Babylon’s Echo, Part 3

He can hear someone moving on the other side of the door, but the neurachem can’t catch the details for him.

An indicator light comes on under the camera, and a disembodied voice comes from a tinny speaker in the doorframe.

“Who’s there?”

“Room service.”

“You ain’t room service, punk.”

“Give me the stuff you stole from the Feds, and I’ll leave you be.”

The light flickers off.

A muffled conversation flows through the wall, but Smith doesn’t wait to listen. He can see the frame in the wall, terahertz reflections tracing the outlines of steel studs.

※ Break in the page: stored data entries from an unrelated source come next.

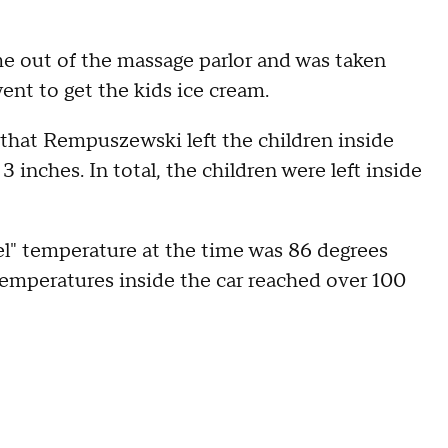
e out of the massage parlor and was taken
went to get the kids ice cream.
 that Rempuszewski left the children inside
inches. In total, the children were left inside
eel" temperature at the time was 86 degrees
temperatures inside the car reached over 100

He throws himself through the drywall, leading with his metal arm. It doesn’t offer much resistance. One of the wire-heads runs for a gun.

Smith works on reflex. The guy who answered the door has bargain wires. He doesn’t get turned around before he’s in a grip. Smith’s arm locks against his chest with machine stability.

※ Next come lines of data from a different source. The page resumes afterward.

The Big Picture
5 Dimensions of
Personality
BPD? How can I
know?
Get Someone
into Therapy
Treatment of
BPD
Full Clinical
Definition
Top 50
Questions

But the wire-job with the gun doesn’t care. Her hand closes around the pistol on the nightstand.

Smith knows she’s an amateur because her first shot goes through the wall while she’s swinging it around. He shoves the guy he’s got in his arms toward her, but it’s not enough to convince her to stop shooting.

The staggering man lets out a single grunt as he catches a round in the chest. Smith cringes. Could’ve been a clean job. ‘Cept for the wall, but property damage is easy to fix.

The third and fourth shot hit Smith, but his vest’s built for rifles. The one that hits his coat just feels like heavy rain. The one that hits the vest slows him down, the neurachem dragging out the hit so he knows he’s caught a bullet. It’s not a smart system, so it can’t know he’s unhurt.

The merc springs forward. The woman with the gun takes a step back, unloading another round into the ceiling as she loses control of the pistol. She jitters as the wires try to give her a second chance.

Smith doesn’t let her have it. The tungsten carbide fingers on his hand articulate outward like raptor talons, opening in a wide grasp. He snaps them shut around the gun, shattering the polymer frame.

He doesn’t bother to make sure he’s clear of her fingers.

The third wire-head’s in the bathroom, half-way to Paradise on some back-alley designs. By the time he staggers out to the motel room’s common area, the hired security’s trying to piece together what happened.